Re: aliasing mailing lists
On Thu, May 18, 2006 at 12:07:40PM EDT, David Woodfall wrote:
> On (14:58 18/05/06), David Woodfall <dave@xxxxxxxxxxxxxxx> put forth the
> proposition:
> > On (03:25 18/05/06), cga2000 <cga2000@xxxxxxxxxxxxx> put forth the
> > proposition:
[..]
>
> This is more complete I think;
>
> ls -1 ~/mail/lists | grep @ |awk -F@ '{print "alias" " " $1 " " "<" $1 "@" $2
> ">"}' > ~/.mutt/lists
> ls -1 ~/mail/lists | awk '{print "mailboxes +lists/" $1}' >> ~/.mutt/lists
> ls -1 ~/mail/lists | awk '{print "subscribe " $1}' >> ~/.mutt/lists
>
subscribe `cd ~/mail/lists; ls`
mailboxes `for file in $(ls ~/mail/lists); do echo -n "+lists/$file "; done`
.. some trial & error in the shell before I got it to work.
I think it's the better solution because it directly adds the contents
of my .mutt/lists directory to the list of subscribed mailing lists and
to the menu.
>
> >
> > And in my binds file:
> >
> > macro generic \ca "!~/scripts/listalias\n:source ~/.mutt/lists\n"
> >
> > Now the mailboxes commands are sourced from my lists file too. So all I do
> > is
> > keep .procmailrc updated with new list rules and hit ^a in mutt to auto
> > update
> > the aliases and mailboxes.
Not sure doing it on the fly is the right approach any more, though.
Maybe this should be done by invoking a script from the .muttrc to
re-create the alias file prior to sourcing it.
Also keep in mind that mailboxes "come and go" .. ie. if you delete all
the messages in a given mailing list.. the corresponding mailbox
vanishes.. and will be recreated (in my setyp) when new messages for
this list are downloaded. The way I currently do it there's an outside
chance something will be out of sync once in a while. My way to address
this is that I do not delete the original message from the list
"Welcome to the ... mailing list.. etc."..

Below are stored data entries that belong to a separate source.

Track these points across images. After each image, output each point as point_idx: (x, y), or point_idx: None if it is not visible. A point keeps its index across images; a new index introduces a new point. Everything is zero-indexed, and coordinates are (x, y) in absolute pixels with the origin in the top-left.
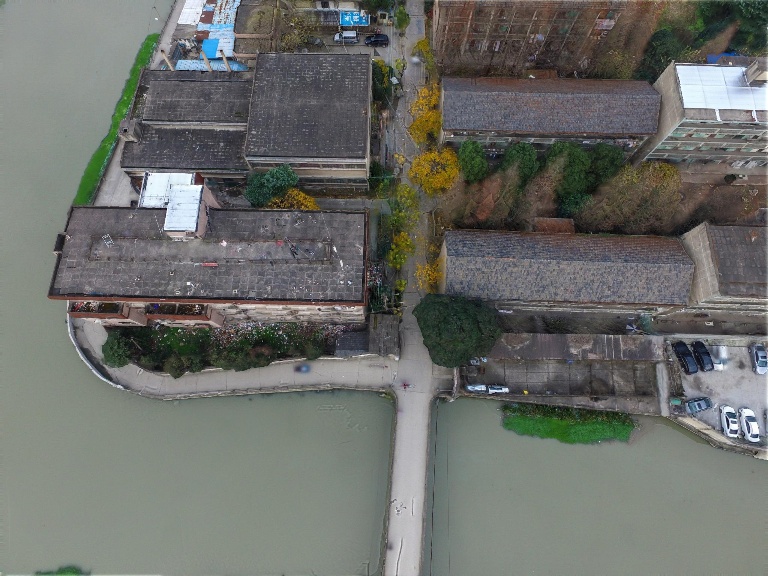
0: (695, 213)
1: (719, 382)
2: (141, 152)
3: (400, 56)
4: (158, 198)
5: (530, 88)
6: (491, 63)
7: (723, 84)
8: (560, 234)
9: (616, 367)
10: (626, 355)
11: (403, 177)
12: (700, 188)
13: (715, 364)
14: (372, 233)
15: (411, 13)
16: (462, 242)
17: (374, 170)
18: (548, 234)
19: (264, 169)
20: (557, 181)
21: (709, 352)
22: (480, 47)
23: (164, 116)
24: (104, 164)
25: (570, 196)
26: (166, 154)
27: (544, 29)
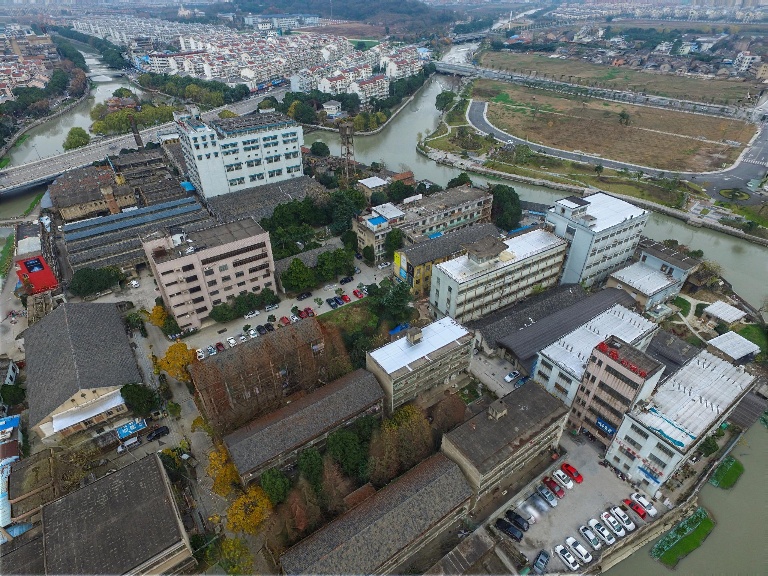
0: (443, 426)
1: (540, 532)
2: None
3: None
4: None
5: (290, 412)
6: (258, 403)
7: (400, 351)
8: (366, 500)
9: (473, 575)
10: (470, 560)
11: (224, 533)
12: (437, 407)
13: (528, 520)
14: None
15: (180, 400)
16: (297, 558)
17: (195, 543)
18: (358, 506)
19: None
20: (344, 461)
21: (519, 514)
22: (245, 397)
23: None
24: None
25: (359, 466)
26: None
27: (283, 367)
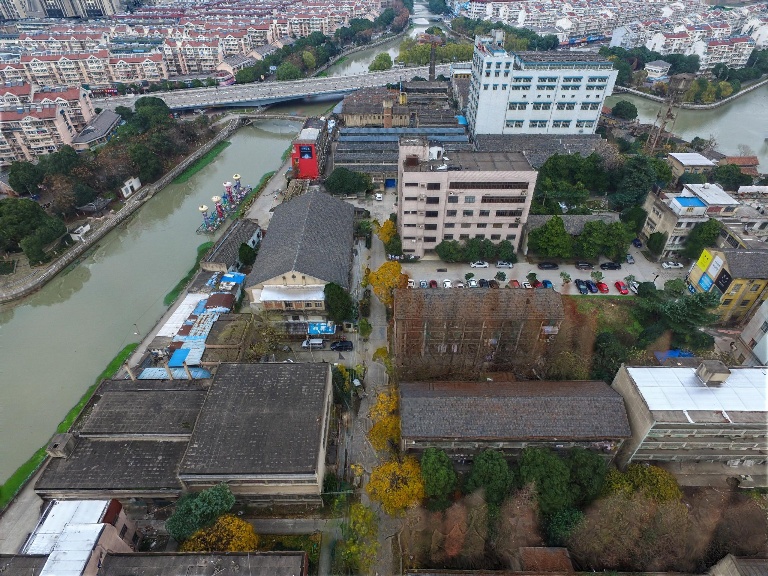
0: (712, 529)
1: None
2: (65, 470)
3: (364, 359)
4: (54, 536)
5: (488, 392)
6: (451, 363)
7: (680, 385)
8: (554, 573)
9: None
10: None
11: (360, 492)
12: (704, 493)
13: None
14: (323, 568)
15: (375, 322)
16: None
17: (328, 484)
18: (539, 574)
19: (200, 487)
20: (537, 494)
21: None
22: (439, 349)
23: (105, 428)
24: (26, 480)
25: (557, 513)
26: (93, 471)
27: (495, 335)
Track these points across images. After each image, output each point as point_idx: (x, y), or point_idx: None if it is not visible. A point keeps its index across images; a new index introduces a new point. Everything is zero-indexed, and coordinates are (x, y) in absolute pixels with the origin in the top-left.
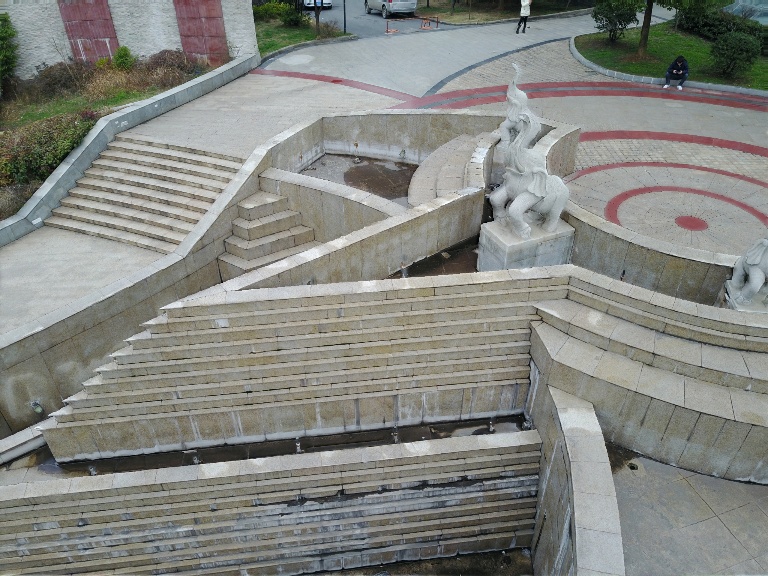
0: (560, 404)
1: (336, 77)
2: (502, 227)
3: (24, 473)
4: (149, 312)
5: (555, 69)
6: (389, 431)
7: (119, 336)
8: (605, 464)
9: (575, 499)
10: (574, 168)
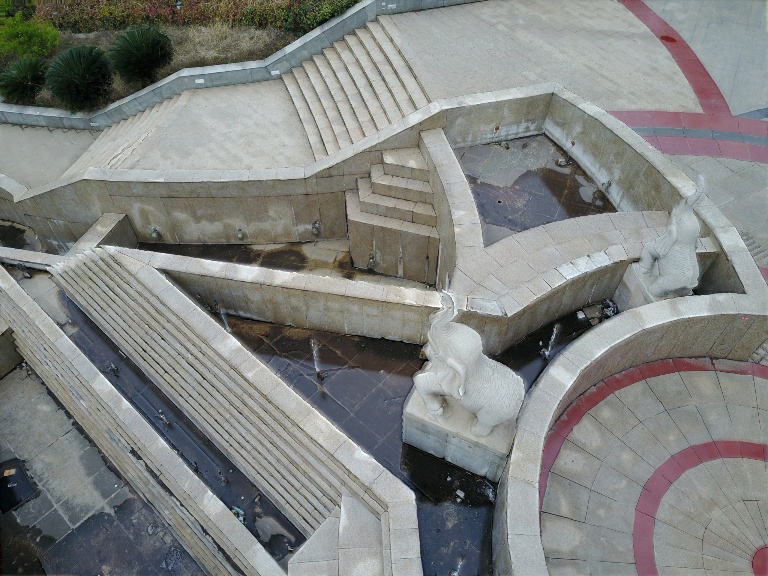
0: None
1: (676, 32)
2: None
3: (50, 288)
4: (261, 208)
5: None
6: (232, 466)
7: (230, 214)
8: None
9: None
10: (758, 356)
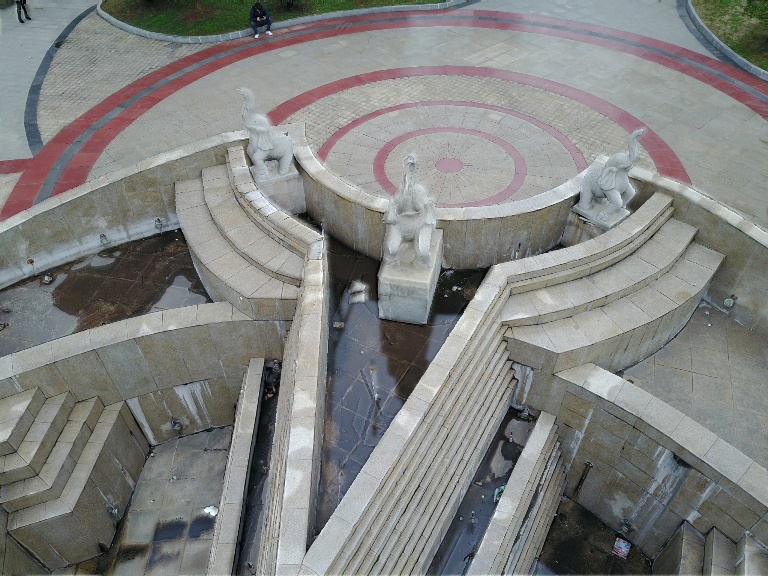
0: (579, 382)
1: None
2: (399, 268)
3: None
4: None
5: (132, 55)
6: (456, 519)
7: None
8: (654, 399)
9: (677, 441)
10: None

So, if you really want something a little more robust you would probably
need to keep track of what lists you are subscribed to outside of mutt,
adding an entry when you subscribe to a mailing list and deleting it
when you unsubscribe.. And use this "list of subscribed lists" to
generate the targets of your .muttrc commands (subscribe/mailboxes) as
well as your alias file.
Unfortunately I've only been using mutt for a few weeks and I don't
know enough about its capabilities to decide how best to go about
setting up such a - hopefully - more robust system.